O tratamento noticioso é claramente enviesado para seleccionar e sublinhar os lados mais negativos da actualidade. Em princípio, só as más notícias são notícias, mesmo quando não são verdadeiras. É notícia o aumento da criminalidade, não a sua redução; a subida da inflação, não a sua descida; a elevação do desemprego, não o seu decréscimo; a erupção de um surto infeccioso, nunca a sua debelação; uma maior área de floresta ardida pelo Verão, não uma menor extensão; e assim por diante. Há dias, por exemplo, um jornal "popular" anunciava em manchete que os encargos dos empréstimos para compra de casa iam "voltar a aumentar", mas provavelmente nunca houve nem haverá nenhuma manchete a anunciar a descida de tais encargos, quanto tal ocorre. Há uma propensão atávica da generalidade dos media - incluindo os de serviço público - para uma certa dose de populismo noticioso, sublinhando a grosso os aspectos socialmente mais chocantes da realidade social e omitindo ou depreciando em geral as notícias que poderiam atenuar aquela impressão negativa.

Ao tratamento noticioso acresce o comentarismo dominante, onde avulta um estilo oracular habitualmente apostado em negar qualquer progresso e qualquer perspectiva de saída favorável para o país. Segundo essa visão, falhámos todos os desafios da história recente e estamos condenados a arrastar-nos numa "apagada e vil tristeza" até ao fim dos séculos. Qualquer acontecimento mais grave é transformado numa demonstração inequívoca da nossa incapacidade e da nossa condenação. Por exemplo, há anos a queda da ponte de Entre-os-Rios mostrou a irremediável irresponsabilidade nacional. (Entretanto, caíram pontes em vários outros países, incluindo nos Estados Unidos). A recente notícia da agressão de uma professora por uma aluna é a prova da irremissível falência do nosso sistema de ensino ou da ruína da família (conforme a perspectiva). (Entretanto, fenómenos idênticos são comuns noutros países, incluindo casos de utilização de armas de fogo...).

Acresce que os programas políticos de reforma e de modernização são sempre encarados com grande desconfiança ou displicência, e quase sempre antecipadamente declarados como votados ao fracasso. Enquanto uns se afincam em negar a existência de qualquer verdadeira reforma, outros apressam-se a denunciar os custos das reformas e a apoiar todas as resistências às mesmas, por mais corporativas ou injustificadas que sejam. Pelo contrário, toda a firmeza na condução de reformas modernizadoras corre o risco de ser acoimada de autoritarismo ou, mesmo, de "totalitarismo" (como agora entrou na moda).

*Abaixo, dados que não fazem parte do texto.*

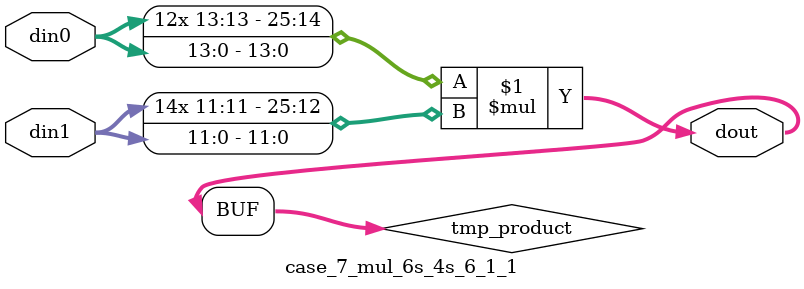
<source format=v>

`timescale 1 ns / 1 ps

 module case_7_mul_6s_4s_6_1_1(din0, din1, dout);
parameter ID = 1;
parameter NUM_STAGE = 0;
parameter din0_WIDTH = 14;
parameter din1_WIDTH = 12;
parameter dout_WIDTH = 26;

input [din0_WIDTH - 1 : 0] din0; 
input [din1_WIDTH - 1 : 0] din1; 
output [dout_WIDTH - 1 : 0] dout;

wire signed [dout_WIDTH - 1 : 0] tmp_product;



























assign tmp_product = $signed(din0) * $signed(din1);








assign dout = tmp_product;





















endmodule

</source>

É evidente que a vulnerabilidade da opinião pública ao enviesamento informativo e opinativo é tanto maior quanto mais atávica for a propensão para o derrotismo social e quanto menor for o nível de educação e de autonomia crítica na sociedade. Manifestamente, estamos mal colocados em ambos esses critérios. Comparada com as reformas económicas e políticas, a "reforma das mentalidades", em que António Sérgio tanto insistiu, continua a ser a mais difícil.